Design and experimental testing of an adaptive magneto-rheological elastomer base isolator

Magnetorheological elastomer (MRE) is known for its field-sensitive shear modulus and damping property when it is exposed to a magnetic field. It has a great potential for the development of vibration reduction devices. Many research, mostly in mechanical engineering, have been focused on different kinds of vibration absorbers and vibration isolators, however few research addresses its potential in base isolation system in civil engineering application. The objective of this paper is to pilot the design and experimental testing of a novel device, an adaptive MRE base isolator, for the development of smart base isolation system.
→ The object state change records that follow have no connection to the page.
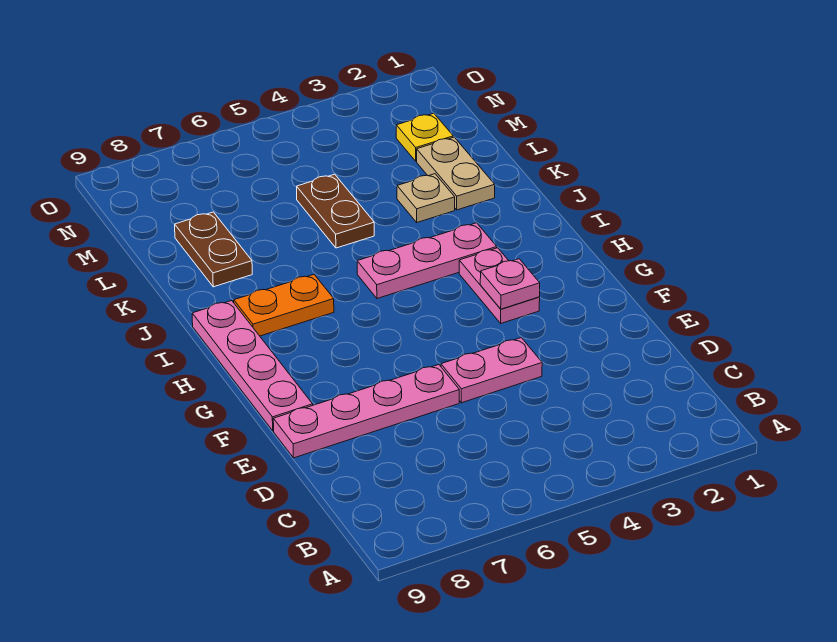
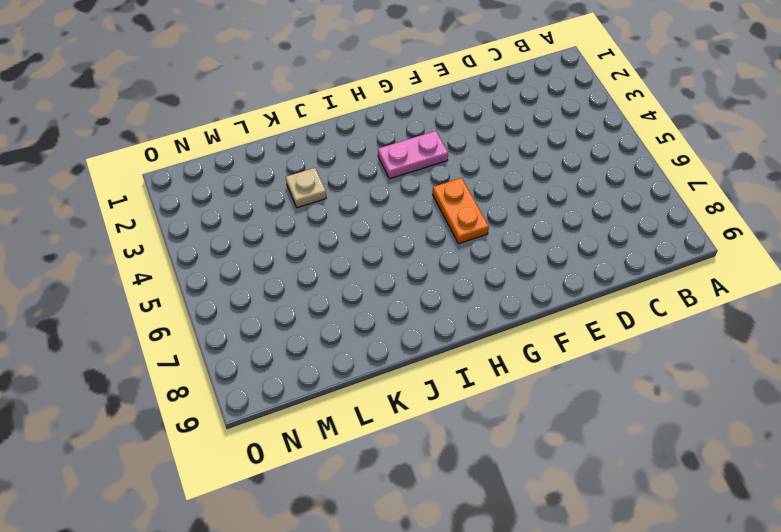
orange plate G5:G6 level 1 -> orange plate I7:I8 level 1
none -> pink plate E4:E5 level 1
none -> pink plate E6:E9 level 1
none -> pink plate F9:I9 level 1

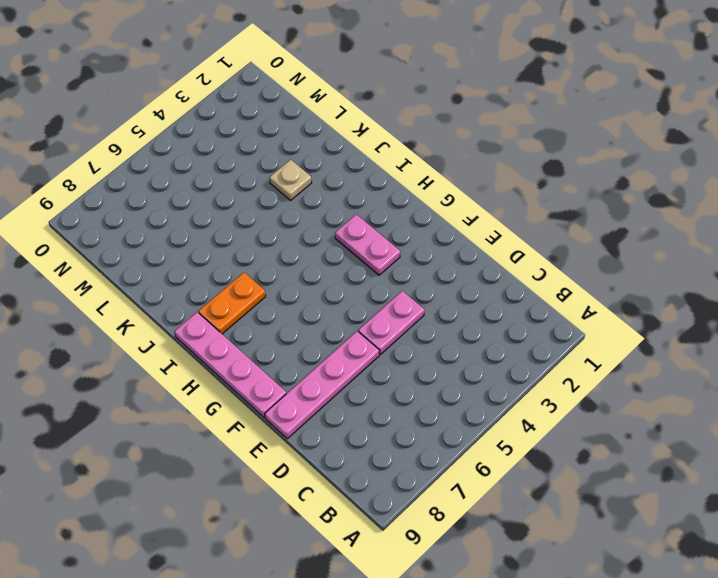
none -> pink plate I3:I5 level 1
none -> tan plate K2:L2 level 1
none -> brown plate K5:L5 level 1

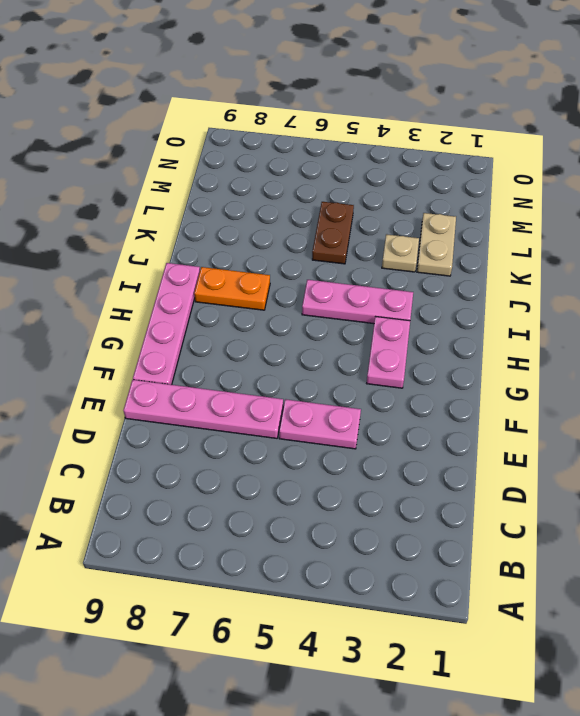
none -> brown plate K8:L8 level 1
none -> yellow plate M2 level 1
none -> pink plate G3 level 2

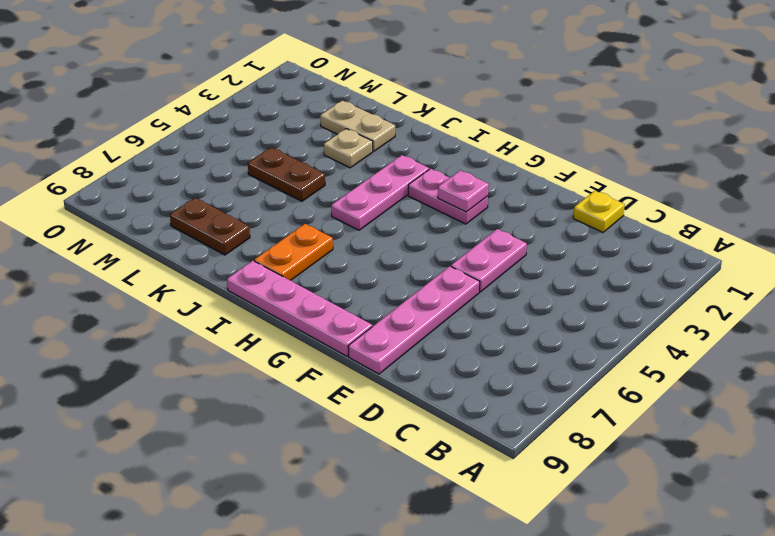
yellow plate D1 level 1 -> yellow plate M2 level 1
A large-scale design of the novel device with unique laminated structure of steel and MR elastomer layers is adopted. Detailed procedures on designing such adaptive base isolator are introduced. An innovative design on the magnetic circuit, with aim to provide strong and uniform magnetic field to the multi-layer MRES, is proposed to incorporate into the device design. Experimental investigation is conducted to examine its behavior under various cycling loadings when it is applied with different current inputs. Experimental results indicated that the force increase and the stiffness increase of the novel device are about 45% and 37%, respectively. To conclude, the MR elastomer base isolator will be a promising candidate to facilitate the development of adaptive base isolation system for civil structures.